A NEW pier that will cater for the fishing and seafood industries at Toft for the next half-century has been given the thumbs up by members of Shetland Islands Council.
There had been suggestions that, with only a few boats berthing, a new pier – likely to cost between £1.5 million and £2 million – would currently be beyond the local authority’s financial means.
But North Mainland councillor Alastair Cooper successfully pressed for the council to ensure there is a suitable pier for smaller fishing boats to land without having to go all the way to Lerwick.
Last summer members heard pedestrian access to the crumbling pier, sited next to the Toft ferry terminal, had been restricted amid concerns about its structural integrity. The original concrete pier was built in 1951 and a “sheet piled finger” was added in the early 1970s to accommodate the North Isles’ ro-ro ferry.

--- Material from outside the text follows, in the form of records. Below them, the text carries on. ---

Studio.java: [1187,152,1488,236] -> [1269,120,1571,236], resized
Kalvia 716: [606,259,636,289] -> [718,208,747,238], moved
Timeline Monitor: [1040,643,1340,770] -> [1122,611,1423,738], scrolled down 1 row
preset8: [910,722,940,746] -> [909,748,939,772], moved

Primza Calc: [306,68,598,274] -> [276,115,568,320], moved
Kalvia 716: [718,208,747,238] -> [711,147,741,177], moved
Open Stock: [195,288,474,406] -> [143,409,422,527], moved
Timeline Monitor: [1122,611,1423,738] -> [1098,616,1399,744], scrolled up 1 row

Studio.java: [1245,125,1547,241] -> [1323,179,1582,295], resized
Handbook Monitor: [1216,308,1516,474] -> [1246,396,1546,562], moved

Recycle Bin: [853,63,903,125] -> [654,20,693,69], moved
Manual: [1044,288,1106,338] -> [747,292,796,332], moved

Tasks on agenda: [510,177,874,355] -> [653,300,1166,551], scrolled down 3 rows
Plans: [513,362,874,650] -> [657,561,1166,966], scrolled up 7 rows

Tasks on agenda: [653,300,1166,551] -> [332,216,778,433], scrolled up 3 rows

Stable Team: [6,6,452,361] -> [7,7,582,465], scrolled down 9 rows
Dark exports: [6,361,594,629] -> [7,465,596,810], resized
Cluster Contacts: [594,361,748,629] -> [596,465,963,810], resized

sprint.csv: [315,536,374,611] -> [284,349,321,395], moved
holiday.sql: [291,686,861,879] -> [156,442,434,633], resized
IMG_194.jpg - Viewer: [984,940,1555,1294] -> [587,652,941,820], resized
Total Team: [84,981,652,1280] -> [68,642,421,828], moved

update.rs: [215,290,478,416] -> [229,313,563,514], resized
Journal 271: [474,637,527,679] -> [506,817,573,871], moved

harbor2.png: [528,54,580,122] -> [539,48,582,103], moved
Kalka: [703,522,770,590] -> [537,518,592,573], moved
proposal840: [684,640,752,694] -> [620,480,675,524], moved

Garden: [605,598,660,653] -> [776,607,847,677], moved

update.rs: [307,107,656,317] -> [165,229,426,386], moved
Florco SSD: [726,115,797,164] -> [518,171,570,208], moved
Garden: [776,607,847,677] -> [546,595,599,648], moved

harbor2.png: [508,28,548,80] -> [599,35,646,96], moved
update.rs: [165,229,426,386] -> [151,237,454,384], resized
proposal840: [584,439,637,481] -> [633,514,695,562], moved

Cooper said: “I believe the Toft pier is integral to the needs of the fishing industry in Shetland. If they can’t land at Toft, they have difficulty landing at Collafirth, and the next option is Lerwick.
“It’s a well-used facility, and I believe there is justification for replacing that pier and giving a 50-year lifespan to a new pier.”
He added that the council would have to fund the capital cost from its harbour account.
When the subject was discussed last year there was talk of tightening up the collection of harbour dues. Some members were annoyed to learn that over the past six years just £1,500 had been collected.
Figures collated by AB Associates found £2.7 million-worth of scallops and crabs had been landed and should have generated more than £68,000 in income for the council.
At small, unmanned piers the SIC relies on the honesty of those using the harbour paying their dues.
Council ports and harbours executive manager John Smith said the local authority was in talks with those using the Toft pier to ensure more dues are paid.
“With a lot of these small piers, you’re depending on self-declaration by the users because there’s no harbour staff there,” he said. “We’re having that dialogue with the industry – they understand that if there’s no income it’s much more difficult to invest. We’re looking at alternative ways of collecting dues as well.”
He said Highland Council, for example, collected quite a lot of dues from buyers rather than sellers of seafood.
Smith said: “You are to some extent relying on harbour users, but we’re in discussions as to how that can be made most straightforward to them with a view to a reasonable return for the facilities provided.”
It had been suggested the council could wait until there was clarity on how Crown Estate revenue from the seabed around Shetland is to be devolved before pressing ahead with the project.
Cooper said it could be 18 months before construction of the pier begins, and “if at that point of building we can finance it cheaper by other means, we should do so”.
Smith said other funding sources would be examined but the “backstop would be from council resources”.
“The main users would be expected to be the creels and scallops,” he continued. “Yell Sound is quite an important fishing area for them. Part of what we would do is working up the details, to speak to them and also the aquaculture industry to see what facilities might be useful to them.
“They have a number of peerie piers, but not much between Cullivoe and Lerwick in the bigger pier sense. It’ll take a bit of time both to have those conversations and work through consents, detailed designs, funding package, and get into tendering.”